It’s been about a year since a shift in the RCMP at the federal policing level came into effect. 

RCMP

Before Apr. 1, 2013, federal units were identified and assigned to specific areas of mandate – customs and excise, drug enforcement or some other specialization.

Now, however, serious organized crime, in general, is the target, irrespective of the commodity.

For the Burin-based unit, in addition to how the it does business, the shift meant a name change from Customs and Excise to Federal Policing Operations West.

Whereas before the section was focused on the smuggling of contraband, chiefly from the French islands of St. Pierre and Miquelon, Sergeant John Cribb, said the product, as long as it’s illegal, no longer really factors into the equation.

“We’re no longer focused on a specific commodity like tobacco or alcohol or drugs. We focus on wherever the problem is, whether it be alcohol, tobacco or drugs.”

Though smuggling from St. Pierre and Miquelon is still very much on the unit’s radar everyday, Sgt. Cribb, the unit’s team leader, said the illegal drug trade on the Burin Peninsula has overtaken ‘bootlegging’.  

 “Obviously, drugs are probably the main problem, and prescription drugs are right up there at the top, as bad as any of the other drugs like cocaine or marijuana, and I think everybody kind of knows that.”

Sgt. Cribb, who explained organized crime is simply defined as three or more individuals working together to commit illegal activity, described people who trade illegal drugs as “entrepreneurs” who often dabble in contraband alcohol or cigarettes, as well, if there’s a buck to be made.
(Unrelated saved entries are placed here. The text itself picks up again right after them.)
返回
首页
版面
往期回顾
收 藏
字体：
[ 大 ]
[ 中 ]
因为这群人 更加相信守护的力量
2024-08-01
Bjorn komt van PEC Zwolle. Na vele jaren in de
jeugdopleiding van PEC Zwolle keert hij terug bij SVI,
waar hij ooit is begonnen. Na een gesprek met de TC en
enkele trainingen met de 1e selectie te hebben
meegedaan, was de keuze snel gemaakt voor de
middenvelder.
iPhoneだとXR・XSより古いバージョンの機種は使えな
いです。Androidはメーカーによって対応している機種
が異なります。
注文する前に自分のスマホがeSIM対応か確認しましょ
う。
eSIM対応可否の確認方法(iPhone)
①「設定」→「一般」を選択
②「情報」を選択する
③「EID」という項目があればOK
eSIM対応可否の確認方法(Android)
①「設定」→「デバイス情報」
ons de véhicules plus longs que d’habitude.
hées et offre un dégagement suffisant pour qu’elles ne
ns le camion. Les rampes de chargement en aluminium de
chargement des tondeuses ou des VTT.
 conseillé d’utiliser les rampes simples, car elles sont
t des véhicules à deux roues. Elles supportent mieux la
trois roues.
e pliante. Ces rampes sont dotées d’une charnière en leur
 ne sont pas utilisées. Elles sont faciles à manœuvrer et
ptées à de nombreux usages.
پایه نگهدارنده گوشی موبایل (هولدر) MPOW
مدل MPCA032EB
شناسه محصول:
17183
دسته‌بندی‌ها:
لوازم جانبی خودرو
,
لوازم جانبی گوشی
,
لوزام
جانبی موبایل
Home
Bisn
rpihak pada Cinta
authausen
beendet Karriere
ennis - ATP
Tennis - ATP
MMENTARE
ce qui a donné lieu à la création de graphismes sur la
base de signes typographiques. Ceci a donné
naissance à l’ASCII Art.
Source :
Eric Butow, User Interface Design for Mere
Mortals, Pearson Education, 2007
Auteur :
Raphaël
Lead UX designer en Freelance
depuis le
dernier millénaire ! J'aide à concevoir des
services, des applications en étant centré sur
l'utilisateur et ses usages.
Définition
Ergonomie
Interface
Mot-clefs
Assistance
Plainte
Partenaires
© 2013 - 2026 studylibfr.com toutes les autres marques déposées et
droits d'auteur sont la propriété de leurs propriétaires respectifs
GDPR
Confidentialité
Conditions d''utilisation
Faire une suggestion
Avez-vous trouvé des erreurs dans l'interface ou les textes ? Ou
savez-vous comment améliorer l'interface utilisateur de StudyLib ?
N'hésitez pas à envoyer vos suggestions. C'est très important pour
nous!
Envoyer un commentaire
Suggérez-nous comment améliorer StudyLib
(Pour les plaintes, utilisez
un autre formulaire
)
“We’re no longer focused on a specific commodity like tobacco or alcohol or drugs. We focus on wherever the problem is, whether it be alcohol, tobacco or drugs.” Sgt. John Cribb

“We haven’t forgotten anything. Everything is still covered. It’s just that we focus now on individual groups.”

As far as staffing goes, Sgt. Cribb said there are still 10 employees stationed at the RCMP’s Burin office, the same number as before, including eight regular members, an engineer for the patrol vessel, ‘MV Murray’, and a public servant tasked with office administration and other duties. However, the group is now one team, giving it more leverage, whereas before there were separate mandates.

“Now we come to work and we’re all – most of the time – working on the same project.”

Sgt. Cribb said the unit has laid several charges related to illegal drug trafficking, estimating there are currently about a dozen cases before the courts.

“Right now, we’re fully engaged, and it’s been fairly successful so far.”